INSTRUCTIONS TO FOLLOW — Could you write out every entry exactly as it stands?

SOURCE RECORDS —
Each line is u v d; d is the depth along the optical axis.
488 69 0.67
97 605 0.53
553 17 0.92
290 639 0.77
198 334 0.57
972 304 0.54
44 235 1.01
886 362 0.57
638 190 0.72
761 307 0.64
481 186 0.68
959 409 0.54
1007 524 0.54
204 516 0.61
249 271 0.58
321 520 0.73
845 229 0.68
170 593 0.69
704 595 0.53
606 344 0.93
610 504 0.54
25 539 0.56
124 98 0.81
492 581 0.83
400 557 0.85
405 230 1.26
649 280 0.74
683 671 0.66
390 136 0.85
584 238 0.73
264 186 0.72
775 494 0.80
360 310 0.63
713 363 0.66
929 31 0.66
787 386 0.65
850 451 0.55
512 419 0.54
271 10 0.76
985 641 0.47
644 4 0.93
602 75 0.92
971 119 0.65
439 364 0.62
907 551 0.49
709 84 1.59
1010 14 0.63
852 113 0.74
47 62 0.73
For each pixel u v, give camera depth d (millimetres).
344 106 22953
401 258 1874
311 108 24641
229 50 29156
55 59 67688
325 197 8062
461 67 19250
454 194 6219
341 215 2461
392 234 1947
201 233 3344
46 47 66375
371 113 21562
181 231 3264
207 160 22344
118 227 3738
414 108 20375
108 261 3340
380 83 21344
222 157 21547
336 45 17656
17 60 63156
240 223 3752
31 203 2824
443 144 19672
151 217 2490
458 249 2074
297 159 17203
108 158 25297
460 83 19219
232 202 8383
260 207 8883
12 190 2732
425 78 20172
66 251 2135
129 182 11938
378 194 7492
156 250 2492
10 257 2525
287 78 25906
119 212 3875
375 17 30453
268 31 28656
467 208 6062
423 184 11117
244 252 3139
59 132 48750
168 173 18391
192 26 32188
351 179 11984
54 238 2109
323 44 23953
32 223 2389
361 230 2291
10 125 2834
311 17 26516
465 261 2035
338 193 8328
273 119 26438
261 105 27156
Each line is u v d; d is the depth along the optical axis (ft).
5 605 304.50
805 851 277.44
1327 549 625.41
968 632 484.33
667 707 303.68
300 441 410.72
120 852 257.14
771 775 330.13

YOUR SOLUTION —
Each line is u v d; d is the depth along the optical axis.
488 69 0.67
97 605 0.53
553 17 0.92
290 639 0.77
198 334 0.57
972 304 0.54
44 235 1.01
886 362 0.57
638 190 0.72
761 307 0.64
481 186 0.68
959 409 0.54
1007 524 0.54
204 516 0.61
249 271 0.58
321 520 0.73
845 229 0.68
170 593 0.69
704 595 0.53
606 344 0.93
610 504 0.54
25 539 0.56
124 98 0.81
492 581 0.83
400 557 0.85
405 230 1.26
649 280 0.74
683 671 0.66
390 136 0.85
584 238 0.73
264 186 0.72
775 494 0.80
360 310 0.63
713 363 0.66
929 31 0.66
787 386 0.65
850 451 0.55
512 419 0.54
271 10 0.76
985 641 0.47
644 4 0.93
602 75 0.92
971 119 0.65
439 364 0.62
907 551 0.49
709 84 1.59
1010 14 0.63
852 113 0.74
47 62 0.73
For each pixel u v, give camera depth d (millimetres).
344 106 22953
401 258 1874
311 108 24641
229 50 29156
55 59 67688
325 197 8062
461 67 19250
454 194 6219
341 215 2461
392 234 1947
201 233 3344
46 47 66375
371 113 21562
181 231 3264
207 160 22344
118 227 3738
414 108 20375
108 261 3340
380 83 21344
222 157 21547
336 45 17656
17 60 63156
240 223 3752
31 203 2824
443 144 19672
151 217 2490
458 249 2074
297 159 17203
108 158 25297
460 83 19219
232 202 8383
260 207 8883
12 190 2732
425 78 20172
66 251 2135
129 182 11938
378 194 7492
156 250 2492
10 257 2525
287 78 25906
119 212 3875
375 17 30453
268 31 28656
467 208 6062
423 184 11117
244 252 3139
59 132 48750
168 173 18391
192 26 32188
351 179 11984
54 238 2109
323 44 23953
32 223 2389
361 230 2291
10 125 2834
311 17 26516
465 261 2035
338 193 8328
273 119 26438
261 105 27156
Each line is u v d; d is the depth along the optical axis (ft).
5 605 304.50
805 851 277.44
1327 549 625.41
968 632 484.33
667 707 303.68
300 441 410.72
120 852 257.14
771 775 330.13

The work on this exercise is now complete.